> **What needs to be done**: Render the lines below as a numbered list, skipping any blank lines and omitting the pictures.

------------------------------------

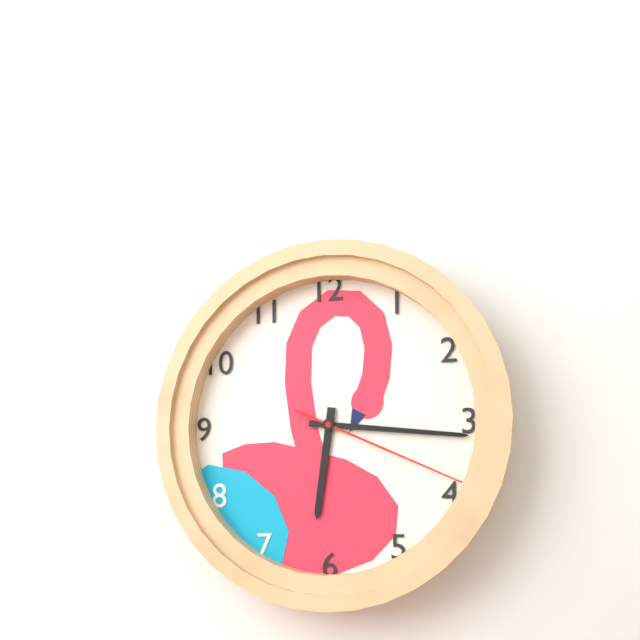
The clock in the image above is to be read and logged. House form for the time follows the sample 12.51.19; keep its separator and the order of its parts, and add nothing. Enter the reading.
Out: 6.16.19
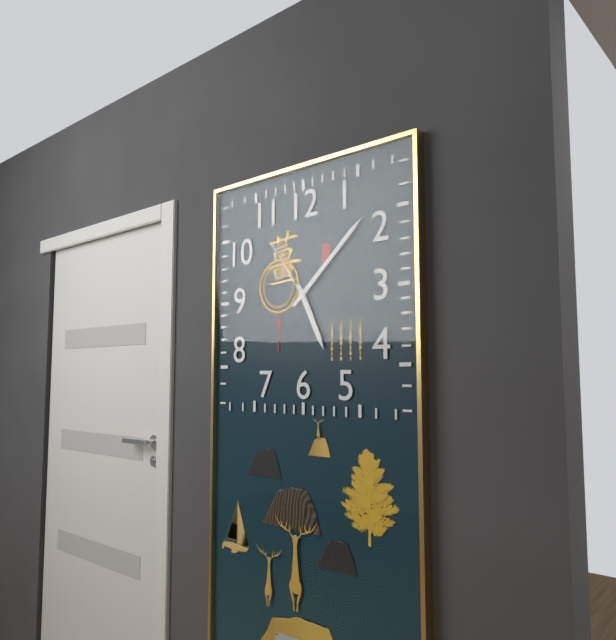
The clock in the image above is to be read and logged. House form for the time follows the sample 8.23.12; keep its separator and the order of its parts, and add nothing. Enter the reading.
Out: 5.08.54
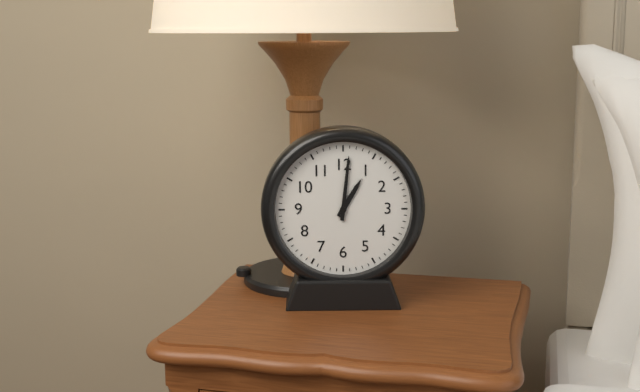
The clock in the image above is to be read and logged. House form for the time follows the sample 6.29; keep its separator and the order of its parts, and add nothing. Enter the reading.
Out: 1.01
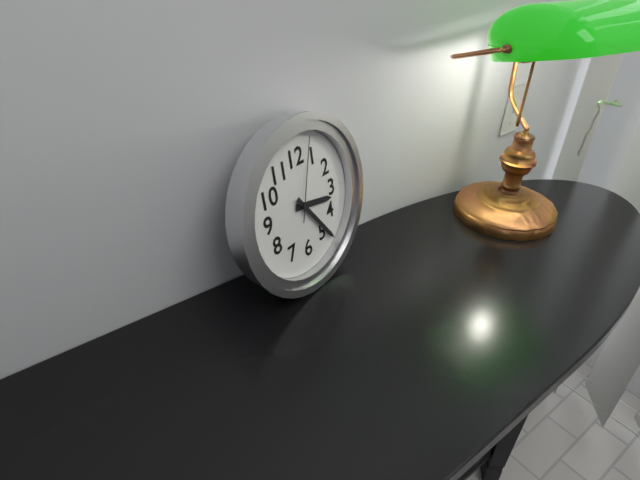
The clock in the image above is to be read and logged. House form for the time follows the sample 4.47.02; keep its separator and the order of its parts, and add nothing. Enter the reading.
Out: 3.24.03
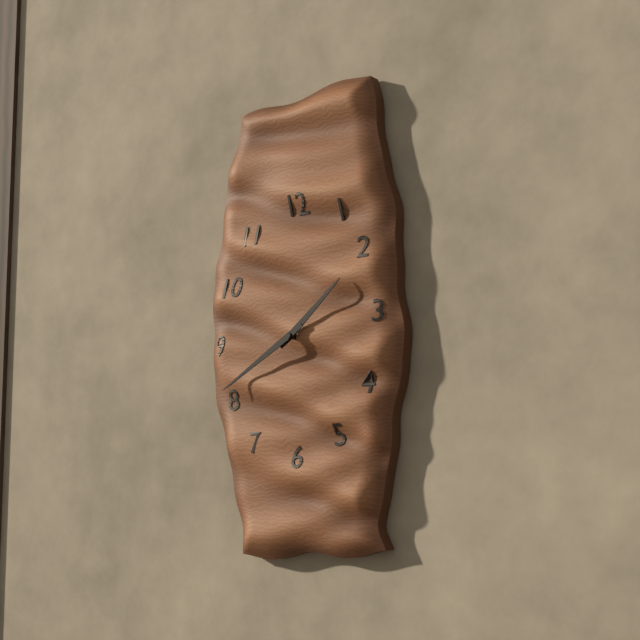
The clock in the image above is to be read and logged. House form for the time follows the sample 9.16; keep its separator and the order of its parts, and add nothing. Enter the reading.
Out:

------------------------------------

> **Worked answer**:
1. The clock in the image above is to be read and logged. House form for the time follows the sample 12.51.19; keep its separator and the order of its parts, and add nothing. Enter the reading.
2. Out: 6.16.19
3. The clock in the image above is to be read and logged. House form for the time follows the sample 8.23.12; keep its separator and the order of its parts, and add nothing. Enter the reading.
4. Out: 5.08.54
5. The clock in the image above is to be read and logged. House form for the time follows the sample 6.29; keep its separator and the order of its parts, and add nothing. Enter the reading.
6. Out: 1.01
7. The clock in the image above is to be read and logged. House form for the time follows the sample 4.47.02; keep its separator and the order of its parts, and add nothing. Enter the reading.
8. Out: 3.24.03
9. The clock in the image above is to be read and logged. House form for the time follows the sample 9.16; keep its separator and the order of its parts, and add nothing. Enter the reading.
10. Out:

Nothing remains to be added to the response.